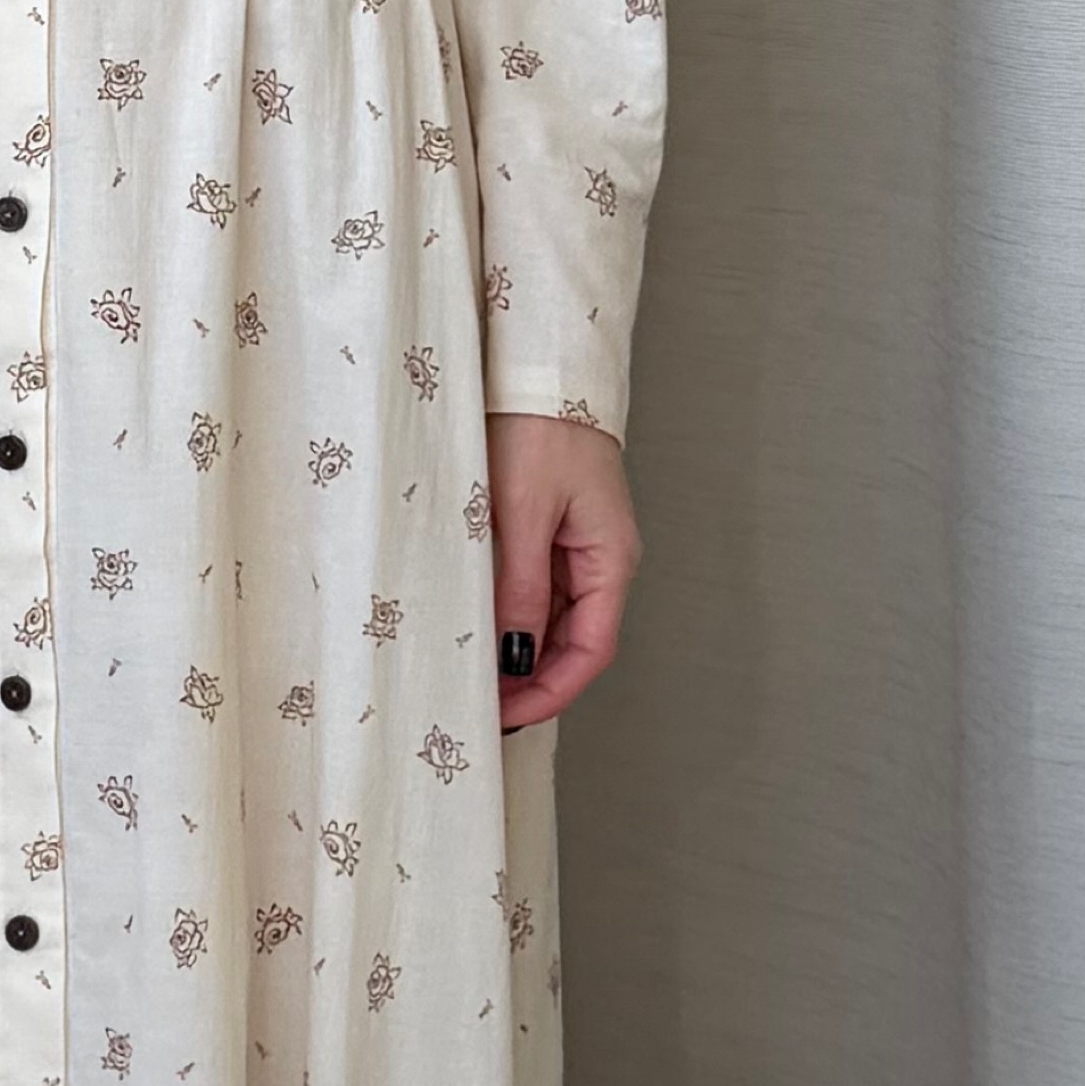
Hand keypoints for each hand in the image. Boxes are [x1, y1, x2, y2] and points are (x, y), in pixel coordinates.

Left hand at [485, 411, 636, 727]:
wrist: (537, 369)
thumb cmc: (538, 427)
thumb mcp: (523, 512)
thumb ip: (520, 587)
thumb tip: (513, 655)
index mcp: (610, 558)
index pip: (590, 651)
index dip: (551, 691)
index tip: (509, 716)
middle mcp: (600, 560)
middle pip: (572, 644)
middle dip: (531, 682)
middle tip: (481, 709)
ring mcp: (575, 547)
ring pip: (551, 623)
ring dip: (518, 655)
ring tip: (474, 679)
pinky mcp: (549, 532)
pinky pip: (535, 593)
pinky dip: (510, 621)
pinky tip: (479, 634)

§

**PROMPT:** Using the listing, collect all lines in which the string "index" is found.

**EXPECTED ANSWER:**
index mcp: (610, 558)
index pip: (590, 651)
index dip: (551, 691)
index tip: (509, 716)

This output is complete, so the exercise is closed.